AUFGABE 1
Ersetze im Text über die Rolli Days „Altstadt“ durch „Innenstadt“ und gib dabei den Abschnitt wieder, der mit „Eine virtuelle Reise“ beginnt und bis „nicht zugänglicher Kulturstätten.“ reicht.
AUFGABE 2
In welchem Zeitraum finden die Rolli Days laut dem Text über die Rolli Days statt?

AUSGEWÄHLTER TEXT
• • • • •
Reisen
Palazzo Ross. Foto: Liguria Digitale

Vom 16. bis 23. Mai finden die sogenannten „Rolli Days“ von Genua Corona-bedingt im Internet statt. Im Rahmen einer ganzen „Rolli Days Digital Week“ können dieses Jahr Kunstliebhaber und Reiselustige auf wunderschönen Filmaufnahmen und Fotos durch die Schlüssellöcher verschlossener Prachtbauten der Aristokratie blicken.
Eine virtuelle Reise durch Genuas Altstadt, ihre Gassen, Innenhöfe und Säle hinter den eleganten Häuserfassaden beginnt: In den kommenden sieben Tagen erwarten den Zuschauer überraschende historische Momente, exklusives südliches Meer- und Kunstflair sowie neue, aufregende Emotionen angesichts sonst nicht zugänglicher Kulturstätten.
• • • • •
EXTRAHIERTE DATEN
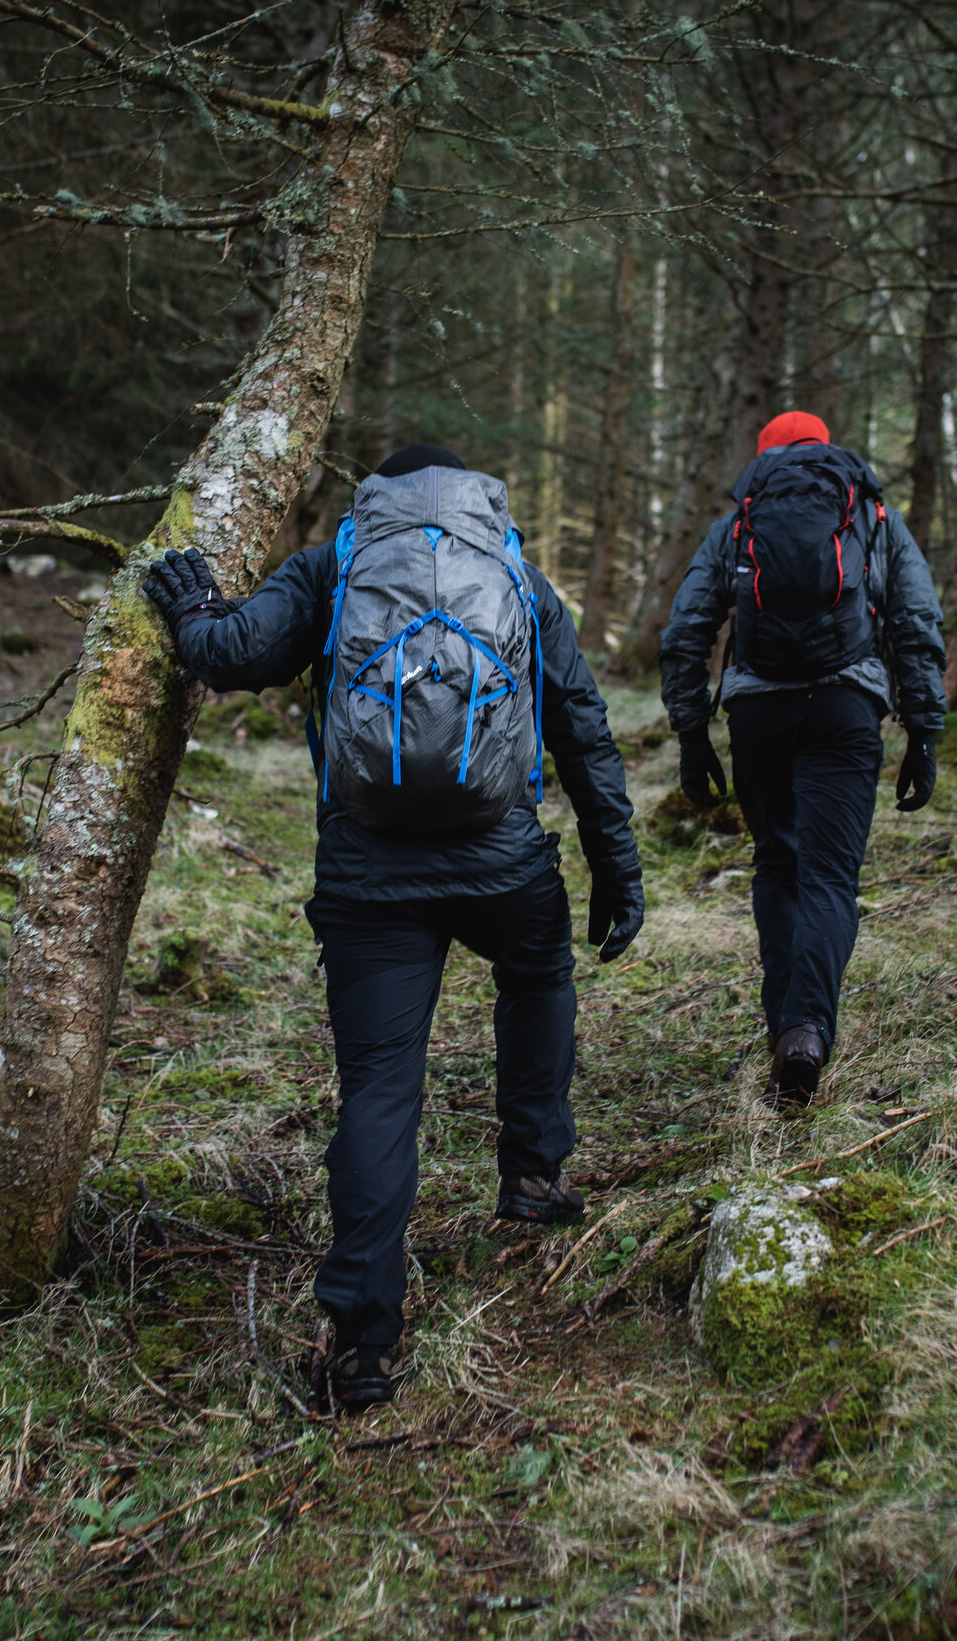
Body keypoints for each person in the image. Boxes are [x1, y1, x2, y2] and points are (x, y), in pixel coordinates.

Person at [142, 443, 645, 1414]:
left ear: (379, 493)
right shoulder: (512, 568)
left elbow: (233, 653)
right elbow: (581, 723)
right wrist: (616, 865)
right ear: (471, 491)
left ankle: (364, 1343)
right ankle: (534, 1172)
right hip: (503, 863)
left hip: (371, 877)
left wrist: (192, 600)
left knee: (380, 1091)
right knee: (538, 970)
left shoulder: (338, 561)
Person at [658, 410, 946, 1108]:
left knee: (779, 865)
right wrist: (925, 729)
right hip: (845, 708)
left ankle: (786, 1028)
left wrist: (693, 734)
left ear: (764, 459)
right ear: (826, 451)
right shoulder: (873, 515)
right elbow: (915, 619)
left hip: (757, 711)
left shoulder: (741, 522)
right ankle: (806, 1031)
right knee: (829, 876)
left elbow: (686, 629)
• • • • •
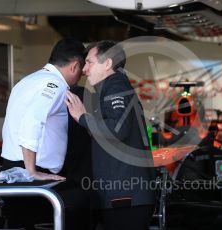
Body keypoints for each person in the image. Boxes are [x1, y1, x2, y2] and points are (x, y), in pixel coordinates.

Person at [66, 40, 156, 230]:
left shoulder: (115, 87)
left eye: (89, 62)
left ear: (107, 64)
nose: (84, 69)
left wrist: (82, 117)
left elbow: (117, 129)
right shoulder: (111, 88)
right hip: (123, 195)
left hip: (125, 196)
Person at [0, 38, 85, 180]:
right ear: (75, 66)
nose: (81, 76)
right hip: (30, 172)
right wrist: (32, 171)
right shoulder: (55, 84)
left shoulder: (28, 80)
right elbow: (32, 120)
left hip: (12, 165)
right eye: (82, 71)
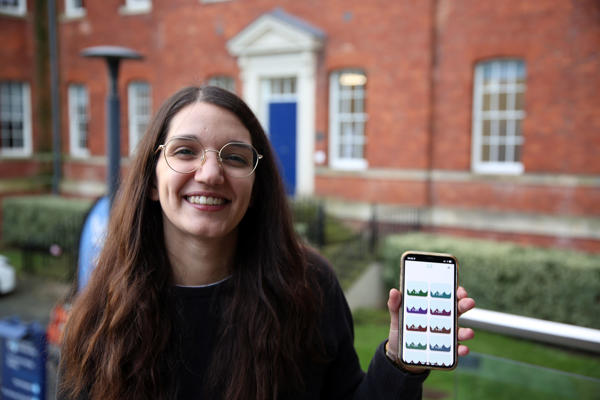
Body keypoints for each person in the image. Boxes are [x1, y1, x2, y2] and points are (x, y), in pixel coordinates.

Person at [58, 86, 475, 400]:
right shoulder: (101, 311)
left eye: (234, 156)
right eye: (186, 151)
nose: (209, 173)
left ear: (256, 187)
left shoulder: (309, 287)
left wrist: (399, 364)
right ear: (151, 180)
• • • • •
ERGEBNIS 1
Eine virtuelle Reise durch Genuas Innenstadt, ihre Gassen, Innenhöfe und Säle hinter den eleganten Häuserfassaden beginnt: In den kommenden sieben Tagen erwarten den Zuschauer überraschende historische Momente, exklusives südliches Meer- und Kunstflair sowie neue, aufregende Emotionen angesichts sonst nicht zugänglicher Kulturstätten.

ERGEBNIS 2
Vom 16. bis 23. Mai.